这么严肃的事情,姑娘还有心情说笑,枉费自己费了那么多口舌。
沈峤拿起账本在尚苓的头上敲了敲,“你是我的人还是他汴梁王的人?说这么多他的好话,你该不会是拿了他什么好处吧?”
“奴婢才没有。”尚苓立马反驳。
“那就好。”沈峤装作松了口气,“这种事情还是水到渠成,且女孩子总有自己的矜持,当然还是想让男子开口的。”
尚苓一听有戏,心底的石头也就落了地,“没想到姑娘在感情事情上还这样矜持,奴婢还以为是那种热情奔放的女子,才不会在乎这些。”
沈峤给了她一个白眼,“我性格外向不代表事情要我主动啊,再说了,有的事情本就该男人来做,让女子冲在前头算什么?”
“姑娘说的是。”
“那是。”沈峤满意的点点头。
说完继续支起手继续看账本,正巧这时候敲门声响起,“姑娘,人来了。”
沈峤眼神一亮,来了?
来的好啊。
“走,看戏去。”沈峤一把来劲了,账本放到一旁,起身拎着裙角就从特殊路线去了一楼雅间。
特殊的装修方式,在里面的人能清楚看见外面大堂的情况,沈峤坐下来等着戏看场,掌柜的让人送来了瓜果茶水,好不惬意。
大堂中。
两个贵公子模样的年轻人,坐下来点了酒和菜,这菜刚上上,二人吃了起来,酒杯也倒满了捧杯聊天。
“做戏做全套,不错。”沈峤时不时点评一下。
话音刚落,外面的人开始捂着肚子喊痛,从凳子上跌坐在地上,捂着肚子开始打滚喊痛。
“不经夸啊。”沈峤摇摇头,对来得这么快的剧目表示不满意。
“客官这是怎么了?”掌柜一脸紧张上前询问,而后招呼店小二,“快,赶紧去请大夫,可别耽误了救治。”

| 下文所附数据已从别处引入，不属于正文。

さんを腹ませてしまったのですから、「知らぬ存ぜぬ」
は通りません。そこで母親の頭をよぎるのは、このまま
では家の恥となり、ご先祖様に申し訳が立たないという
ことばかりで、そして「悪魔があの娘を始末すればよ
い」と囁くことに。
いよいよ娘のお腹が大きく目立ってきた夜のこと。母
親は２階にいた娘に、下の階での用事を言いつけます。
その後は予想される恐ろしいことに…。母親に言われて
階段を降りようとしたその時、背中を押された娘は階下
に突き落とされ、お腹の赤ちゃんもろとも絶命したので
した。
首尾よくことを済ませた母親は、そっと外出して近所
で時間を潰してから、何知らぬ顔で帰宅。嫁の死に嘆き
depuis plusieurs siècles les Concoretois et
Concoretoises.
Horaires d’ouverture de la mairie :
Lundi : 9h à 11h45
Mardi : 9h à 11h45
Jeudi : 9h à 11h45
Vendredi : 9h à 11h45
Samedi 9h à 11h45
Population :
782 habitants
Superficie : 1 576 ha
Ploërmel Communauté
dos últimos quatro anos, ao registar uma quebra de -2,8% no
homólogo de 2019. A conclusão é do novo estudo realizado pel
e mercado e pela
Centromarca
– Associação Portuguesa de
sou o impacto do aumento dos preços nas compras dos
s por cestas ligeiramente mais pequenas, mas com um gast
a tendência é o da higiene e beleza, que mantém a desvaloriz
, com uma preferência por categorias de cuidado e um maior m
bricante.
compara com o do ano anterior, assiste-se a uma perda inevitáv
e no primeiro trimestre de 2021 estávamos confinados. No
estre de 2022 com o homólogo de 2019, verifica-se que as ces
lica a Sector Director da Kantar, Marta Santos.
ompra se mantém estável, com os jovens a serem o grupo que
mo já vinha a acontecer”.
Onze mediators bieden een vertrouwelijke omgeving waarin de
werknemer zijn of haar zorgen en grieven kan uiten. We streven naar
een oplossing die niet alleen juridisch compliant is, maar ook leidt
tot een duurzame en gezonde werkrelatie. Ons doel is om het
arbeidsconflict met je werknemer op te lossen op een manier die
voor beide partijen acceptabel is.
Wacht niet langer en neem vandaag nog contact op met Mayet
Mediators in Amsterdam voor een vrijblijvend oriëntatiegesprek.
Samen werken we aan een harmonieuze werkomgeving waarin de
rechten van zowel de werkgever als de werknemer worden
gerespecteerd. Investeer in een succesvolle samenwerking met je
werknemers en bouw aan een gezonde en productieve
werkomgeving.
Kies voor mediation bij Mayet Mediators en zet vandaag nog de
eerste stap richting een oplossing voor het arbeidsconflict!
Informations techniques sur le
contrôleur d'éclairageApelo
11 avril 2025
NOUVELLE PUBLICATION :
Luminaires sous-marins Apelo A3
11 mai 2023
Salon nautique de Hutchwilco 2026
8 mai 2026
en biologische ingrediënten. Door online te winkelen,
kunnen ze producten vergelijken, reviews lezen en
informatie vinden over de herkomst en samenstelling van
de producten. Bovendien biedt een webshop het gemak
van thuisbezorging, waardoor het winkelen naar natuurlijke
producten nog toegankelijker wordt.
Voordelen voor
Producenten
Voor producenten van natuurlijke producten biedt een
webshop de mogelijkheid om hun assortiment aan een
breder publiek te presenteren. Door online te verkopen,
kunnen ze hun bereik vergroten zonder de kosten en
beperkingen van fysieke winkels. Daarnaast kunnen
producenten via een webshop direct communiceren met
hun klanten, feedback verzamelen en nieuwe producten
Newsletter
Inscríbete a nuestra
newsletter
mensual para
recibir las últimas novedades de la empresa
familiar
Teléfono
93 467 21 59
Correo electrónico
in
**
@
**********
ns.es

此时堂内的人不多,可匆匆冲出去的店小二却带来了‘人流’。
酒楼外突然闯进来几个小厮装扮的打手,为首的人撸起袖子就要大干一场的模样,一把把店小二等人推开,扶起地上的人就开始干嚎。
“公子,您这是怎么了?不是就来吃个饭吗?好好端地怎么疼成这样了?”小厮抱着自己主子就开始哭嚎。

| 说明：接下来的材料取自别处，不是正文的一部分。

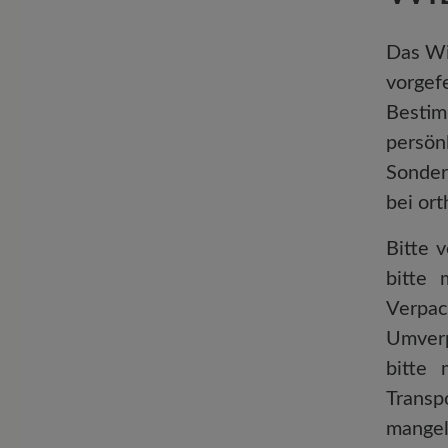
Das Wi
vorgef
Bestim
persön
Sonder
bei or
Bitte 
bitte 
Verpac
Umverp
bitte 
Transp
mangel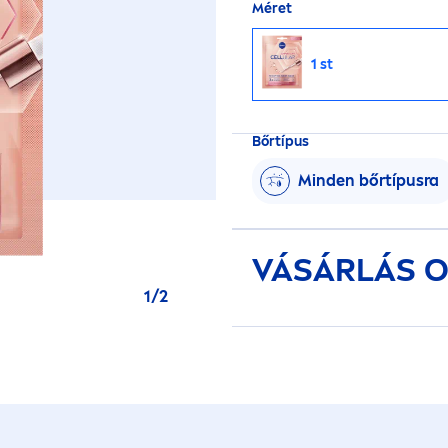
Méret
1 st
Bőrtípus
Minden bőrtípusra
VÁSÁRLÁS O
1
/
2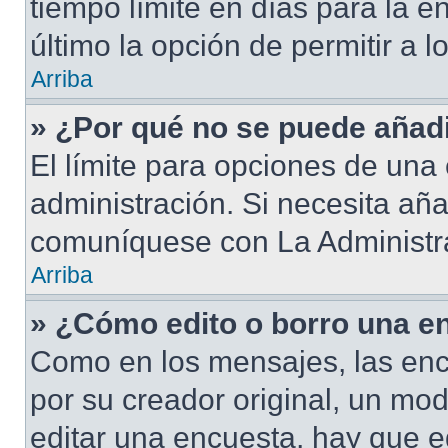
tiempo límite en días para la en
último la opción de permitir a 
Arriba
» ¿Por qué no se puede añad
El límite para opciones de una 
administración. Si necesita añ
comuníquese con La Administr
Arriba
» ¿Cómo edito o borro una e
Como en los mensajes, las enc
por su creador original, un mod
editar una encuesta, hay que e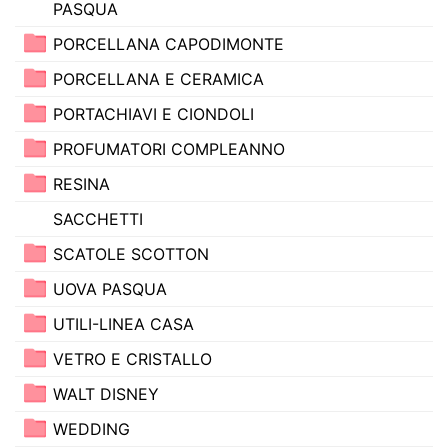
PASQUA
PORCELLANA CAPODIMONTE
PORCELLANA E CERAMICA
PORTACHIAVI E CIONDOLI
PROFUMATORI COMPLEANNO
RESINA
SACCHETTI
SCATOLE SCOTTON
UOVA PASQUA
UTILI-LINEA CASA
VETRO E CRISTALLO
WALT DISNEY
WEDDING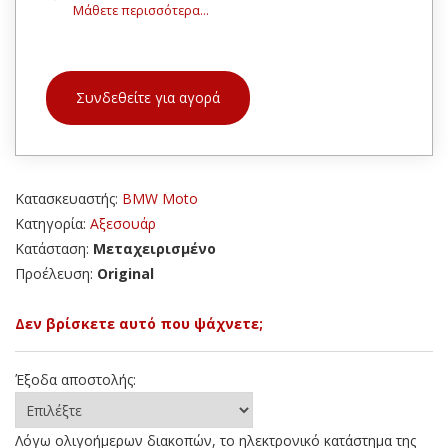
Μάθετε περισσότερα...
Συνδεθείτε για αγορά
Κατασκευαστής:
BMW Moto
Κατηγορία:
Αξεσουάρ
Κατάσταση:
Μεταχειρισμένο
Προέλευση:
Original
Δεν βρίσκετε αυτό που ψάχνετε;
Έξοδα αποστολής:
Λόγω ολιγοήμερων διακοπών, το ηλεκτρονικό κατάστημα της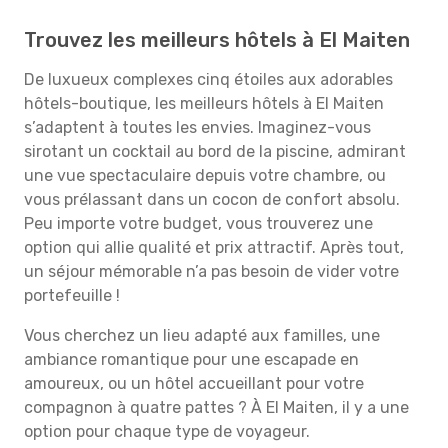
Trouvez les meilleurs hôtels à El Maiten
De luxueux complexes cinq étoiles aux adorables
hôtels-boutique, les meilleurs hôtels à El Maiten
s’adaptent à toutes les envies. Imaginez-vous
sirotant un cocktail au bord de la piscine, admirant
une vue spectaculaire depuis votre chambre, ou
vous prélassant dans un cocon de confort absolu.
Peu importe votre budget, vous trouverez une
option qui allie qualité et prix attractif. Après tout,
un séjour mémorable n’a pas besoin de vider votre
portefeuille !
Vous cherchez un lieu adapté aux familles, une
ambiance romantique pour une escapade en
amoureux, ou un hôtel accueillant pour votre
compagnon à quatre pattes ? À El Maiten, il y a une
option pour chaque type de voyageur.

“假,太假了,那些傻白甜演员都比他们演的好。”沈峤还在点评着,身后的尚苓等人已经笑得不行了。
看着姑娘煞有介事点评的样子,真真是好玩极了。
“说,是不是你们酒楼的东西不干净,才让我家公子这样腹痛难忍?原想着你们是家不错的店,没想到是家黑店。”
“知道我家公子是谁吗?他要是少根汗毛,拉了你家主子陪葬都赔不起。”小厮继续骂着,怀中的主子被他不断晃着。
难受的紧。
“打个哈欠八级风啊这是。”沈峤听到那句话,撇了撇嘴不高兴。
尚苓一脸疑问,“姑娘这话是何意?”
沈峤转头看了一眼等着她解答的好几双眼睛,“没什么,就是说他口气不小的意思。”